§ **Exercise directions**:
Update the items starting with the line containing "mcskins.top" and going on through the line containing "Pro 3 release", replacing "Cherry Blossoms" with "Spring Petals" and leaving everything else unchanged. Write out those lines alone, without the pictures.

(Saved entries)
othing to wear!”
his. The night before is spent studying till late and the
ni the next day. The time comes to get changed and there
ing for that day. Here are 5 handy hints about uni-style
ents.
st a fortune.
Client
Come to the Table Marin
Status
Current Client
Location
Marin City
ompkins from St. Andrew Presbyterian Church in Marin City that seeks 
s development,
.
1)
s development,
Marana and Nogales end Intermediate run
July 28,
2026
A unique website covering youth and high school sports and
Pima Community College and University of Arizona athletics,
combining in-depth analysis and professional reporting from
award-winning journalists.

* * *

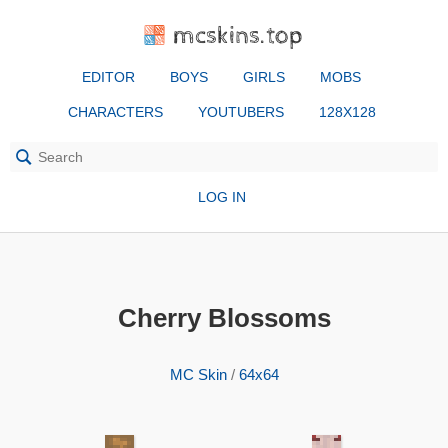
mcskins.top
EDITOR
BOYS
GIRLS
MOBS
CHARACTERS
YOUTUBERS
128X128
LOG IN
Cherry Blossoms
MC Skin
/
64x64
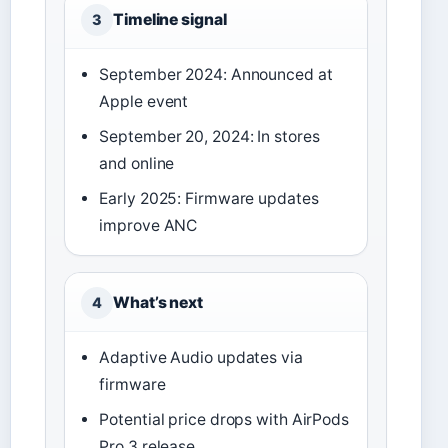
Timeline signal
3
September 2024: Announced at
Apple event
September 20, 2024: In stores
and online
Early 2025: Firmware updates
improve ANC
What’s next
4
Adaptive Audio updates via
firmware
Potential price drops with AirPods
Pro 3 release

§ **Output**:
mcskins.top
EDITOR
BOYS
GIRLS
MOBS
CHARACTERS
YOUTUBERS
128X128
LOG IN
Spring Petals
MC Skin
/
64x64
Timeline signal
3
September 2024: Announced at
Apple event
September 20, 2024: In stores
and online
Early 2025: Firmware updates
improve ANC
What’s next
4
Adaptive Audio updates via
firmware
Potential price drops with AirPods
Pro 3 release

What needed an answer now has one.